New shareholders' rights as from 2012

New legislation amends the convening of and the participation to the general shareholders meeting to improve the information provision to the shareholders. A number of companies should amend its articles of association to implement the changes. Ultimately on 1 January 2012 the articles of association should be compliant with the new legislation.

Scope of the shareholders' rights law

On 1 January 2012 the law of 20 December 2010 regarding the execution of certain shareholders' rights of listed companies (Belgian Official Gazette of 18 April 2011) takes effect. This law is not only applicable to listed companies but also to certain non listed companies. For the non listed companies important measures are optional. This implies that for certain measures - like the organization of an electronic general shareholders meeting - they can provide for in the articles of association without being obliged to do so.

Convening of the general shareholders meeting

For listed companies, as from 1 January 2012 the period to convene the general shareholders meeting is minimum 30 days instead of 21 days. In case a second general shareholders meeting should be convened with the same agenda, since with the first convening the quorum was not reached and the first meeting could therefore not legitimately decide, the minimum period remains 17 days.

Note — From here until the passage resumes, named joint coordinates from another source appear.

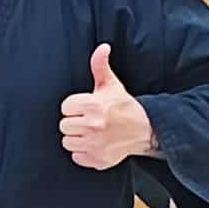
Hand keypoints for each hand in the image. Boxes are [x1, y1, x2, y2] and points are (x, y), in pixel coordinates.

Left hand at [60, 44, 155, 169]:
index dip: (74, 106)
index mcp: (93, 106)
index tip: (84, 107)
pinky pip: (76, 157)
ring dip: (76, 138)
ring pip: (68, 142)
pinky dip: (83, 152)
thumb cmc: (123, 106)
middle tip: (87, 120)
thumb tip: (102, 47)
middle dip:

The convening system for listed companies through the Belgian Official Gazette and a nationally distributed newspaper is completed. As from 1 January 2012 listed companies should also publish the convocation via the companies' website and media for which it can reasonably be expected that they can arrange for an effective distribution to the public of the European Economic Area (EEA): press agencies, newspaper with an international distribution, (electronic) information providers,..

The minimum information for the convocation for the general shareholders meeting increases (such as place, date, timing, agenda, proposals for decision, different possibilities to attend, formalities). This information should be available on the company's website until five years after the date of the shareholders meeting.

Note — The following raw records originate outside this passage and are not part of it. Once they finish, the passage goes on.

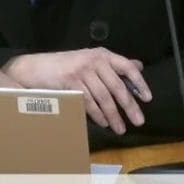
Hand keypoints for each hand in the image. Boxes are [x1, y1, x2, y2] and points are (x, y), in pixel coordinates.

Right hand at [3, 48, 151, 134]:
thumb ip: (113, 64)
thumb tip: (138, 66)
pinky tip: (103, 123)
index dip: (139, 82)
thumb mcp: (91, 60)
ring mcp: (82, 71)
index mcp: (102, 54)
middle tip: (138, 121)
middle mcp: (94, 60)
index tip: (148, 98)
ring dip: (113, 115)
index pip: (127, 67)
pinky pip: (89, 102)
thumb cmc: (66, 65)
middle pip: (117, 86)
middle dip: (129, 106)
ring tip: (120, 128)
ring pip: (103, 97)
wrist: (36, 68)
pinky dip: (97, 115)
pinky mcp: (71, 82)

The new law also extends the period to adjourn the general shareholders meeting by the board of directors is case that are informed of an important participation by three to five weeks. The extension of this period only applies to listed companies.

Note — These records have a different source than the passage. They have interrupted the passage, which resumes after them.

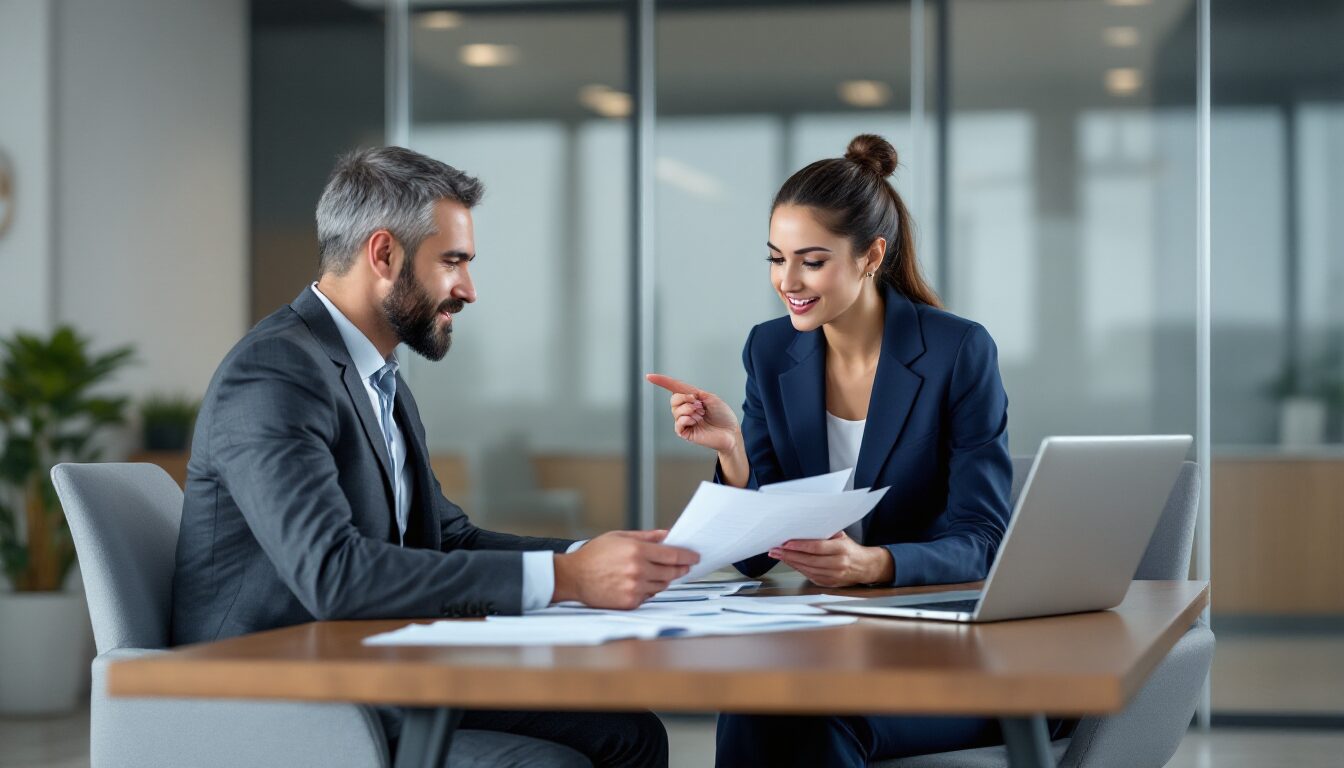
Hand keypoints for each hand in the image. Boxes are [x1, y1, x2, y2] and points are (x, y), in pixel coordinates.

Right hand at [552, 529, 699, 609]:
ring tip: (656, 572)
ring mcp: (634, 588)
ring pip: (662, 585)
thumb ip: (646, 537)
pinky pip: (649, 596)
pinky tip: (640, 583)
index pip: (672, 555)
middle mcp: (638, 570)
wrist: (573, 576)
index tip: (695, 557)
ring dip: (664, 579)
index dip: (687, 556)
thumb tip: (667, 534)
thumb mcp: (619, 537)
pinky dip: (649, 590)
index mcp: (636, 551)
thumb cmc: (594, 555)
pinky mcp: (630, 602)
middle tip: (684, 566)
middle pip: (671, 572)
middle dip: (680, 569)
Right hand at [646, 373, 740, 454]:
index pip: (673, 388)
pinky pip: (678, 424)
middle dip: (685, 398)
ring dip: (689, 409)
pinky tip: (695, 421)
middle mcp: (686, 410)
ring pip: (676, 411)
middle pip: (673, 399)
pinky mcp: (686, 433)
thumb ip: (694, 393)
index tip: (649, 376)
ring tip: (701, 414)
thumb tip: (682, 395)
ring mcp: (685, 422)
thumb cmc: (723, 416)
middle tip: (699, 404)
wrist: (731, 432)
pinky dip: (686, 419)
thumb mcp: (710, 398)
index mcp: (691, 399)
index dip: (662, 381)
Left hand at [768, 532, 893, 587]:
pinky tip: (790, 562)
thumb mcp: (841, 536)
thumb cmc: (850, 549)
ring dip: (790, 562)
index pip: (816, 547)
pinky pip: (809, 576)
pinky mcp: (828, 584)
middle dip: (789, 555)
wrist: (865, 567)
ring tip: (778, 555)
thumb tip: (802, 529)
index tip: (785, 544)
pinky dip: (798, 569)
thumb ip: (824, 534)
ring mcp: (833, 576)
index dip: (799, 546)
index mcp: (841, 550)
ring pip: (807, 569)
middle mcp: (838, 564)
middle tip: (775, 550)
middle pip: (809, 560)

Participation to the general shareholders meeting

One or more shareholders holding al least 3% of the nominal capital, have the right to put items on the agenda and to file propositions for decisions. This is new. This request can be filed in written until 22 days before the general shareholders meeting. Ultimately 15 days before the general shareholders meeting the company will publish the completed agenda.

The (optional) system of the registration date for listed companies becomes obligatory. To be able to participate in the general shareholders meeting, the shares should be registered in the name of the shareholders on the fourteenth day before the general shareholders meeting at 24h00. Ultimately the sixth day before the meeting the shareholder should communicate to the company its intention to participate.

The shareholders of listed and non listed NVs, CVAs, BVBAs and CVs can as from 1 January 2012 participate from distance. This can be done by letter or electronically. This possibility should be explicitly foreseen in the articles of association.

Also electronically voting from distance before the actual general shareholders meeting becomes possible (but not for the CV). The capacity and the identity of the shareholders should be verifiable en the votes should be taken ultimately one day before the meeting.

The board of directors of listed companies has as from 1 January 2012 the right to postpone the decision to approve the annual accounts for a period of five weeks (currently three weeks). This also applies for NVs and SEs.

The new law finally clarifies the question right of the partners and shareholders which they can exert orally (during the general shareholders meeting) or in written (electronically before the general shareholders meeting). These clarifications apply to listed and non listed BVBAs, CBVAs, NVs, SEs and SCEs. The directors and commissioners of the company are obliged to answer to the questions of the partners and shareholders provided that the communication of the information in the answers does not have any negative effect on the business interests of the company or on the confidentiality engaged into by the company or its directors or commissioners. Previously the criterion was that the answer should not cause harm to the company, shareholders or staff.